Alla fine della ricerca, i due amici trovano una femmina proprio nel posto più impensabile: un cinema porno. La seguono e il ragazzo le salta addosso. Il cane però lo avverte che alle loro spalle ci sono degli inseguitori nascosti, un vero assedio di gente arrapata che grazie ai loro inseparabili amici pulciosi, hanno scovato la stessa selvaggina. E così il ragazzo rimette dentro il pistolotto di ciccia e tira fuori quelli di ferro e inizia a fare la parte dell’eroe che difende la donzella. Ci riesce, ma la fanciulla lo ringrazia mollandogli una bella botta in testa. Quando si riprende, nonostante il suo cane lo sconsigli vivamente, lui parte all’inseguimento della ragazza. Inutile dire che le cose andranno sempre più di cacca, ma che il finale cannibalesco, in apparenza così terribile e disgustoso, è in realtà un vero sollievo. Almeno per me lo è stato.

Harlan Ellison è uno dei più grandi scrittori americani del secolo appena concluso, ma noi in Italia ne sappiamo poco. Qui arrivano puntuali le defecazioni mattutine di Stephen King, oppure altri begli esemplari più chic, come Philip Roth, che è così famoso soprattutto perché in ogni suo libro o quasi ci parla delle proprie scopate e del grosso pene a cui non riesce a dar requie. Ellison niente e non c’è un solo editore deciso a rimediare questa assenza vergognosa. Sapete quanto ho dovuto sborsare per leggere questo racconto? Quarantamila lire. No, non venti euro, ma quaranta mila lire, nel 1997. Sì, perché la sola antologia in cui “Il ragazzo e il suo cane” è presente, è un malloppone alto quasi trenta centimentri, intitolato “Il meglio dei Premi Hugo” ed è stato pubblicato dalla Editrice Nord, casa specializzata in Fantasy e Fantascienza, con rare e vigliacche incursioni nel genere horror.

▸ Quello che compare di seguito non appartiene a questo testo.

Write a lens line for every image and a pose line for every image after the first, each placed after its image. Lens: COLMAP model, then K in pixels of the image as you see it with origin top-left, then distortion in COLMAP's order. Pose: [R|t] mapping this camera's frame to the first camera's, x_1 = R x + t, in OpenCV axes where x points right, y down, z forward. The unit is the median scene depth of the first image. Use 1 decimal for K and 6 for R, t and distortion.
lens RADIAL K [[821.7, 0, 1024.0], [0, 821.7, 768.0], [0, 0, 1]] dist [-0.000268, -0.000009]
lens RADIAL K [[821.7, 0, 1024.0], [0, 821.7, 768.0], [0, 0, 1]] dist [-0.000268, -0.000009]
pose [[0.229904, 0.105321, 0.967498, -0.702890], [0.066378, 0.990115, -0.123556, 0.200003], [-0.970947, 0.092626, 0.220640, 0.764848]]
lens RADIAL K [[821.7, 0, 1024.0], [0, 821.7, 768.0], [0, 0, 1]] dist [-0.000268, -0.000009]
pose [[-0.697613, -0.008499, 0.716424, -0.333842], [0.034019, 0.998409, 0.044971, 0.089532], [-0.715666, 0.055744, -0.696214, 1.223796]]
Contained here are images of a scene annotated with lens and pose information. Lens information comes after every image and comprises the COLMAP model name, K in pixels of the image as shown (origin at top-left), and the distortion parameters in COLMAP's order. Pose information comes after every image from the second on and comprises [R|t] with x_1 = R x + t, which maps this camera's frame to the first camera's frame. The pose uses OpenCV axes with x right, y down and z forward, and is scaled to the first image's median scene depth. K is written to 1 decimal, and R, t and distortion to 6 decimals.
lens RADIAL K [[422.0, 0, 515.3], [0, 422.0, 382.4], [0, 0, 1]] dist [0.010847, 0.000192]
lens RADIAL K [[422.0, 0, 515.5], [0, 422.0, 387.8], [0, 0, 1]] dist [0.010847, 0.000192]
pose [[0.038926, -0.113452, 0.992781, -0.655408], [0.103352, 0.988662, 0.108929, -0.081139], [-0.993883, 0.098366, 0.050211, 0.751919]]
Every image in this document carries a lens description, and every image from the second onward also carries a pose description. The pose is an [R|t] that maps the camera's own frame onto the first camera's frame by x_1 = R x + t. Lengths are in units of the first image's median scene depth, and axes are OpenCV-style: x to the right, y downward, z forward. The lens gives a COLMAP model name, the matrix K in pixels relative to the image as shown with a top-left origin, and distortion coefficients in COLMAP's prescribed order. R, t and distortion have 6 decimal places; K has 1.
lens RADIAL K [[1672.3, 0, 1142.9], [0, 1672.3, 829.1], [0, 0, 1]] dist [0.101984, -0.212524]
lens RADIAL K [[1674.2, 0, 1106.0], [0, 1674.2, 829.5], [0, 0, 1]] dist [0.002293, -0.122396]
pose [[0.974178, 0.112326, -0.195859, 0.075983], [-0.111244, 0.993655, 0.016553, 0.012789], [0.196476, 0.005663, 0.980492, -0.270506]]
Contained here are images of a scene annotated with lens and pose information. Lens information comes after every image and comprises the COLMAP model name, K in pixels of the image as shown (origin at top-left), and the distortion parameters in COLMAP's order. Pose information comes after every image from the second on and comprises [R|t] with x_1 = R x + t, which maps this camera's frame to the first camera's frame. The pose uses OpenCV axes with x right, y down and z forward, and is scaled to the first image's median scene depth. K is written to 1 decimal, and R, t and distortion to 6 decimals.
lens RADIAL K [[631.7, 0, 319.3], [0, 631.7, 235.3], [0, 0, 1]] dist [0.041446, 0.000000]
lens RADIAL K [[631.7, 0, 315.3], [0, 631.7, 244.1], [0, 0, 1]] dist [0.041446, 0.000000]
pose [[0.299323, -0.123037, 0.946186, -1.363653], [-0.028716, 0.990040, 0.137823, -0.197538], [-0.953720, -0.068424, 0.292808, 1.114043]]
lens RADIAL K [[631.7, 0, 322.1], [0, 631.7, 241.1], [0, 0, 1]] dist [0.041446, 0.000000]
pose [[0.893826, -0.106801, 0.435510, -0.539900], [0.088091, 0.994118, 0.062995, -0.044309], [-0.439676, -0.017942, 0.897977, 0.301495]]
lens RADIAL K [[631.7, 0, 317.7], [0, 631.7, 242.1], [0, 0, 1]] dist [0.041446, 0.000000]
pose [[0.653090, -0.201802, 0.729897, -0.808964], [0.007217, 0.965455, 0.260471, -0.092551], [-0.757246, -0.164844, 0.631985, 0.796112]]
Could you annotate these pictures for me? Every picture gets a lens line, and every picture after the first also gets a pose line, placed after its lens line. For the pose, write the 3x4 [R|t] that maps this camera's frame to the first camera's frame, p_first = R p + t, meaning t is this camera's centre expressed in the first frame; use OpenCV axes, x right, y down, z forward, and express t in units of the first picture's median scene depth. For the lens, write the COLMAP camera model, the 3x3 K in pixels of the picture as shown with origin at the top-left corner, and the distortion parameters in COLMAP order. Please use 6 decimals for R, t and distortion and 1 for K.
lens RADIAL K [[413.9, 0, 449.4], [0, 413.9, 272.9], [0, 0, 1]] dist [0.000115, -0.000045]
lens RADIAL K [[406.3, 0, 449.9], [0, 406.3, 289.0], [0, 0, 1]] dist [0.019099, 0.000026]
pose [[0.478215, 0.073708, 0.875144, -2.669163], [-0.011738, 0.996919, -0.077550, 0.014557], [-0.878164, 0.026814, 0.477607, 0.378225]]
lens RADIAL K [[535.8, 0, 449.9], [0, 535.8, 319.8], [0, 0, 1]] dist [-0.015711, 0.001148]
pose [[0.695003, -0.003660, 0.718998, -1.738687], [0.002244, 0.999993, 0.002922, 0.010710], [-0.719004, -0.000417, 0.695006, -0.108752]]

E non parliamo delle settimane che ho dovuto attendere per avere questo libro a forma di bisonte, così scomodo da leggere e da portare in giro. Ne è valsa la pena, ma non vi consiglio di fare lo stesso, anche perché credo che il volume in questione non sia più nemmeno disponibile, è passato tanto tempo.

Però, credetemi, questo è un racconto stupendo. Quando arriverete alla fine, rimarrete talmente sorpresi e colpiti che anche voi probabilmente avvertirete il senso di sollievo che ho provato io. No, direte, non si tratta della solita storiella post-atomica dove anche se la vita fa schifo, l’amore esiste ancora. Esiste, certo, ma non il vecchio, classico amore. Qui, il sentimento si è evoluto.

Insomma, il ragazzo deve scegliere tra il cane e la ragazza, di cui finisce per sentirsi molto coinvolto. Dopo una fuga sanguinosa attraverso una città sotterranea i cui abitanti vorrebbero farlo diventare toro da monta per le proprie fanciulle, uno si aspetta che scelga la femmina, soprattutto dopo i guai innumerevoli che il ragazzo ha passato per averla, ma lui dimostra un amore assai più profondo e complesso per l’animale e non esita neanche un attimo a decidere quale sia la mossa da fare. Accoppa la fanciulla e se la pappa per cena insieme a Lassie.

Non so voi, ma io l’ho trovato confortante, come con un vecchio film di Walt Disney.